Юрген уже тоже был в Великобритании. Старший брат Урсулы до последней минуты не хотел покидать Германию и не покладая рук трудился на коммунистическое подполье в надежде, что немецкий рабочий класс очнется и свергнет Гитлера. В начале 1935 года Юрген даже посетил Советский Союз, познакомившись там со многими видными коммунистическими деятелями, в том числе с Карлом Радеком, чьи труды Урсула читала в Шанхае после рождения сына. Кремль считал тридцатилетнего Юргена человеком с большими перспективами: Радек докладывал, что сам Сталин спрашивал, поможет или помешает молодому Кучински членство в советской Академии наук. Юрген разумно отказался от такой чести: узнав об этом, нацисты получили бы еще один повод его убить. В Берлин он вернулся, по его словам, “в полной уверенности, что сможет вскоре снова встретиться с товарищами в Германии”. Уверенность обернулась иллюзией, а реальность дала о себе знать, когда Юрген получил указания тайно вывезти оставшиеся средства КПГ из Германии и положить их на счет в голландском банке.
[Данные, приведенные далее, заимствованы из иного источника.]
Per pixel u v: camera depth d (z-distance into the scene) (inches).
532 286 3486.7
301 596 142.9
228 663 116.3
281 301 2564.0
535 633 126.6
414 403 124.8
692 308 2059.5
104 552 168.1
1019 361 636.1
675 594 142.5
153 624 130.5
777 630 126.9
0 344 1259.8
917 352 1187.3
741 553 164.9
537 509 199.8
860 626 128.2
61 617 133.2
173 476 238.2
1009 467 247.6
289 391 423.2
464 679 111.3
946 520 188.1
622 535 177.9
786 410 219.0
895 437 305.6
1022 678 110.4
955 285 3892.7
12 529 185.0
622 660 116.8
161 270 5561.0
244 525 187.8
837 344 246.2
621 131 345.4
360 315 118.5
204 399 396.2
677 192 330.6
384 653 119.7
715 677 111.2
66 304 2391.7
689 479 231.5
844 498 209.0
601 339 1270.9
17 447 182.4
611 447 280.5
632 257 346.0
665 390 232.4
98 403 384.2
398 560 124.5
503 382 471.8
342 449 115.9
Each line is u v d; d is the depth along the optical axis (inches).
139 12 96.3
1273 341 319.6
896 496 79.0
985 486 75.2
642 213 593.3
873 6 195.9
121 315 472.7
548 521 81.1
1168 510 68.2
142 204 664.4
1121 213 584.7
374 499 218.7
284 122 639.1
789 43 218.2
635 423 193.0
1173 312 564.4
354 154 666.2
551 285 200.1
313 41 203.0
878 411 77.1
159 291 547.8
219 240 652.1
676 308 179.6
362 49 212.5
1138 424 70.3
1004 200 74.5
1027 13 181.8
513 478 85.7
Нацисты расстреливали его друзей и политических соратников. Берта засыпала его письмами, слезно умоляя приехать, пока не поздно, в Великобританию. 15 сентября 1935 года, после ежегодного съезда НСДАП в Нюрнберге, рейхстаг принял “Закон о гражданине Рейха”, лишив евреев права на гражданство Германии. Став чужаками в родной стране, утратив надежды на новую волну коммунизма и наблюдая усугубление антисемитской истерии в Германии, Юрген с Маргаритой покинули свое укрытие и бежали. Через три дня после приезда в Лондон Юрген связался с британской коммунистической партией.
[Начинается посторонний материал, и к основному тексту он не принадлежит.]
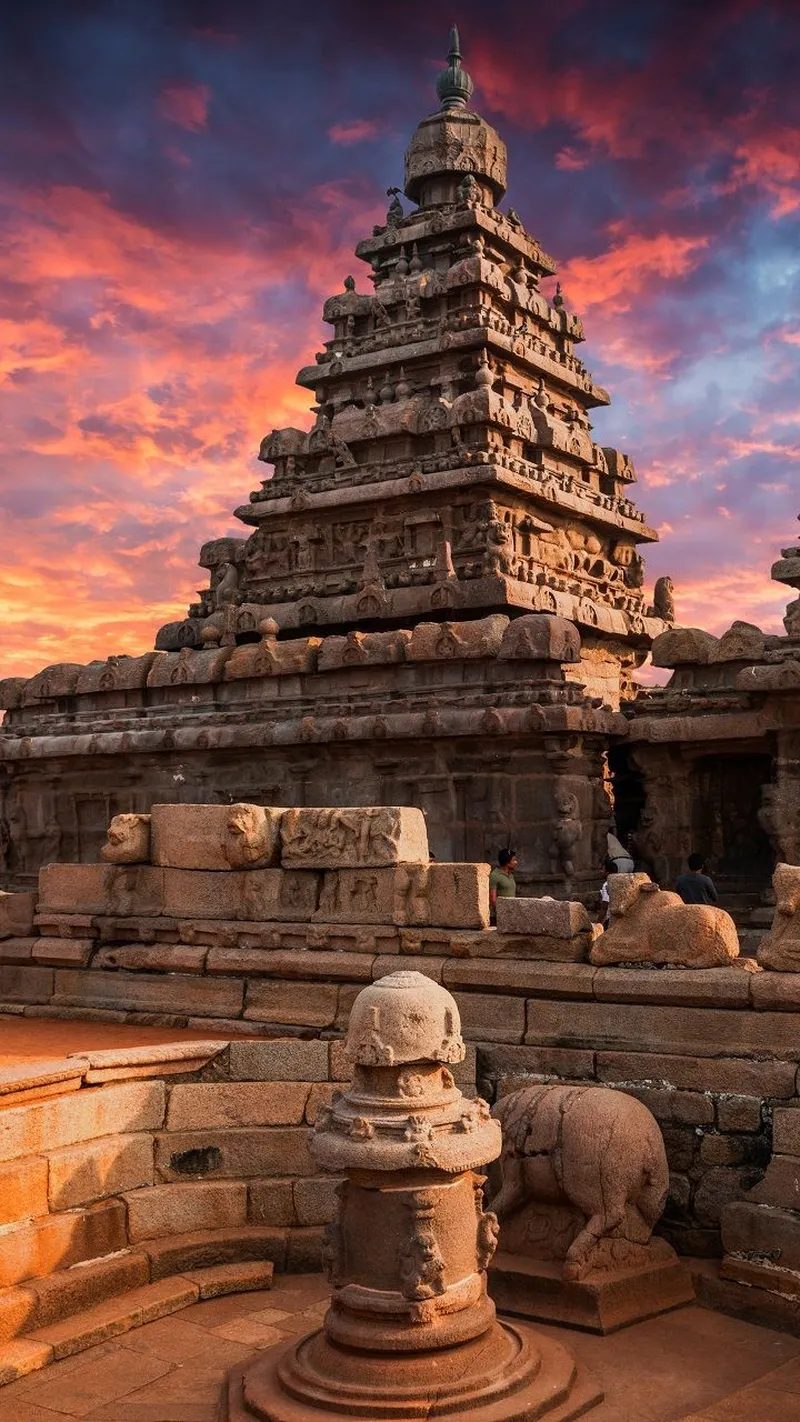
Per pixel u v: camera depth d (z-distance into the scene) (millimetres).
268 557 32688
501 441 30469
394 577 28875
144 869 14156
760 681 18984
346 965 12508
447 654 22500
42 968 14344
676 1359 9180
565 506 31016
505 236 33781
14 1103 10312
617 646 30953
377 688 23344
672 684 22297
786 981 10508
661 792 21750
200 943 13492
Семья воссоединилась, но с прежней жизнью нынешние условия были несопоставимы: все ютились в тесной трехкомнатной квартире на севере Лондона. Эта первая семейная встреча с 1929 года, шумная и бурная, тем не менее была проникнута печалью: “Мы все тосковали по дому детства, по родному пейзажу”. Близкие Урсулы, узнав, что она ждет второго ребенка, считали, что его отец – Руди. “Лгать мне не пришлось”, – писала она в дальнейшем, столь интересным способом оправдывая свой “омерзительный обман”.
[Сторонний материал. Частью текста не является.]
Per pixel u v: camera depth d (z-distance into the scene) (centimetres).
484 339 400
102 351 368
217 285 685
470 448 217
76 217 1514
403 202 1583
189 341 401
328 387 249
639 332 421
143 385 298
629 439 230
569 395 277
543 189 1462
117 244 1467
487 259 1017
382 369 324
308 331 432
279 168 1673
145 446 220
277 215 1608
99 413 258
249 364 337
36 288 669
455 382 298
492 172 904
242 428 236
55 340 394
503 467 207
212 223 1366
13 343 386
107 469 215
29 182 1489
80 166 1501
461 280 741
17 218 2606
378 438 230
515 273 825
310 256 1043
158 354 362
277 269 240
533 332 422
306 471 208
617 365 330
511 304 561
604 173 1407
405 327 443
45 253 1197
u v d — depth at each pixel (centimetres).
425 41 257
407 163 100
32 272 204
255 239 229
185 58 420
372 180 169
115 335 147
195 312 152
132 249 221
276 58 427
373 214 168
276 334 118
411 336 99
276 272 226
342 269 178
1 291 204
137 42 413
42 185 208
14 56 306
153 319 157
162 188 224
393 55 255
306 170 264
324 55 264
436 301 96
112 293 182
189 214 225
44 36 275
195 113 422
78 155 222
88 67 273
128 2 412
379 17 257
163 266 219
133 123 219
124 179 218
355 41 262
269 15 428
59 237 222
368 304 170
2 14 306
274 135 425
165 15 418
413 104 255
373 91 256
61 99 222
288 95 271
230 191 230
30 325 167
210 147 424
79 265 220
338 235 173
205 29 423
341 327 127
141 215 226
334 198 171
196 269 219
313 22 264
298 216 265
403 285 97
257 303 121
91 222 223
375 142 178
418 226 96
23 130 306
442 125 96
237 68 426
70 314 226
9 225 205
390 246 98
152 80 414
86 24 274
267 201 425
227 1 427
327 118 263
После семейной встречи она отвела Юргена в сторону, поведав ему всю правду. Они с братом были близки, как прежде, и сохранили прежнюю тягу к соперничеству. Она рассказала, что в Китае у нее случился роман (не уточнив с кем), что Руди не был отцом ребенка, которого она носит, и знал об этом. Назвав ее “невыносимой”, Юрген пообещал никому об этом не говорить. Возможно, его словоизлияния было трудно остановить на бумаге, но он умел хранить тайны, и Урсула безоговорочно ему доверяла.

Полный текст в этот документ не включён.